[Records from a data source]

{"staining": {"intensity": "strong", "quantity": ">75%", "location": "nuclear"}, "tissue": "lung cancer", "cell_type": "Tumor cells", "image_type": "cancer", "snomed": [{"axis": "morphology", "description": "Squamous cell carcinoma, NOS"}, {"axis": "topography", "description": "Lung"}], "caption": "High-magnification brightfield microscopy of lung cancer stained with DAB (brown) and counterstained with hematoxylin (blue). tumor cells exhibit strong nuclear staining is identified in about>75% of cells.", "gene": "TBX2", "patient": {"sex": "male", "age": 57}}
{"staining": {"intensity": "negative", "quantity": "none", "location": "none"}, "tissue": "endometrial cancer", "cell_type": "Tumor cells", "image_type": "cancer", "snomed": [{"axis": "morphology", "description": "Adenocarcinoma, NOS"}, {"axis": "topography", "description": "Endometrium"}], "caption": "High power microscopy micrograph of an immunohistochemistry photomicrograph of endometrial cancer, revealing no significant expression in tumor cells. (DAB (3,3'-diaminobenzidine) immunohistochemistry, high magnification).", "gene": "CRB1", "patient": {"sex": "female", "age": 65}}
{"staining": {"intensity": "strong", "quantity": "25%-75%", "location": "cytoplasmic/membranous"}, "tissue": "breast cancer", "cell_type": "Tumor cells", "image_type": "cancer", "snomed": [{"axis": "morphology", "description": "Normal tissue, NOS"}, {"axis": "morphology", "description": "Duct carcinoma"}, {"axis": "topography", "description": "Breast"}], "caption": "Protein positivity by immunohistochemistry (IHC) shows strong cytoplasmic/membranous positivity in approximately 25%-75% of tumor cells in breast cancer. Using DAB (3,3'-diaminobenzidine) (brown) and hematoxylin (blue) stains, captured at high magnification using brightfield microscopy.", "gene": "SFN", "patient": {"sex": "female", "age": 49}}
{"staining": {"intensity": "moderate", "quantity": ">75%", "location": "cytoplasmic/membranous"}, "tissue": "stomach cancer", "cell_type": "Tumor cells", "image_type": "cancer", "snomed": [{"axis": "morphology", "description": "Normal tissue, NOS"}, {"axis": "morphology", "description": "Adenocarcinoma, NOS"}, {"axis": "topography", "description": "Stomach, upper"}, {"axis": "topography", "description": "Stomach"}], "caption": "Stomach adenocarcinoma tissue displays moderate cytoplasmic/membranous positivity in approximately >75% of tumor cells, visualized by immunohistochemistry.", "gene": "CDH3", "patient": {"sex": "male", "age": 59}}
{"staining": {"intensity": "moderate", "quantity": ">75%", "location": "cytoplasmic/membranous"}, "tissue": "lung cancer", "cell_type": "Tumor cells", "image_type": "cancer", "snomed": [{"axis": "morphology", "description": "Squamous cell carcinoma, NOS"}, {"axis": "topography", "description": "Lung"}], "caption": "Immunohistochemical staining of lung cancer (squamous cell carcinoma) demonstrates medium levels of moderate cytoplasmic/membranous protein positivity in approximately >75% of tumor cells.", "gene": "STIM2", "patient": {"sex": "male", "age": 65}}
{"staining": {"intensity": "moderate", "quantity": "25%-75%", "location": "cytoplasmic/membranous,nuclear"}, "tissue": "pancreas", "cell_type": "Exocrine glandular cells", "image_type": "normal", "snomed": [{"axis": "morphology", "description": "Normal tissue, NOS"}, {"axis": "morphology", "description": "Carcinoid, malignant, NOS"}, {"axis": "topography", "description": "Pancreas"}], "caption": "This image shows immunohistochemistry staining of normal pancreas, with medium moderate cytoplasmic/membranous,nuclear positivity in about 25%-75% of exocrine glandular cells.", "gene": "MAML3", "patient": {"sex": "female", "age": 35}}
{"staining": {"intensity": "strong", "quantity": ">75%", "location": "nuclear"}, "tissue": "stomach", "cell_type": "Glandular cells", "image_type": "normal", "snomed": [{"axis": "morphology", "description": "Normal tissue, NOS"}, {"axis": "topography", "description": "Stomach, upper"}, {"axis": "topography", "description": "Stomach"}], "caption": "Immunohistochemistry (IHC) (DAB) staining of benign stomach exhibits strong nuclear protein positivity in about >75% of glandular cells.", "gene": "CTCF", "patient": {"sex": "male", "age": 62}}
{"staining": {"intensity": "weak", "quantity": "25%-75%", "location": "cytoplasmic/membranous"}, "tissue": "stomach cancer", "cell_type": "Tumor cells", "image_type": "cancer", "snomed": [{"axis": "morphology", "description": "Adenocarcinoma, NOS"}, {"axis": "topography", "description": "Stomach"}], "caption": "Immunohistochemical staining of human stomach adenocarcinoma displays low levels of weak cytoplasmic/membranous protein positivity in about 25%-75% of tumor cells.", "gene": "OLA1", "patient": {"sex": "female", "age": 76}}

◆ **REQUIREMENT**
Retrieve each line from the records above where the word "brown" occurs.

◆ **TASK OUTPUT**
{"staining": {"intensity": "strong", "quantity": ">75%", "location": "nuclear"}, "tissue": "lung cancer", "cell_type": "Tumor cells", "image_type": "cancer", "snomed": [{"axis": "morphology", "description": "Squamous cell carcinoma, NOS"}, {"axis": "topography", "description": "Lung"}], "caption": "High-magnification brightfield microscopy of lung cancer stained with DAB (brown) and counterstained with hematoxylin (blue). tumor cells exhibit strong nuclear staining is identified in about>75% of cells.", "gene": "TBX2", "patient": {"sex": "male", "age": 57}}
{"staining": {"intensity": "strong", "quantity": "25%-75%", "location": "cytoplasmic/membranous"}, "tissue": "breast cancer", "cell_type": "Tumor cells", "image_type": "cancer", "snomed": [{"axis": "morphology", "description": "Normal tissue, NOS"}, {"axis": "morphology", "description": "Duct carcinoma"}, {"axis": "topography", "description": "Breast"}], "caption": "Protein positivity by immunohistochemistry (IHC) shows strong cytoplasmic/membranous positivity in approximately 25%-75% of tumor cells in breast cancer. Using DAB (3,3'-diaminobenzidine) (brown) and hematoxylin (blue) stains, captured at high magnification using brightfield microscopy.", "gene": "SFN", "patient": {"sex": "female", "age": 49}}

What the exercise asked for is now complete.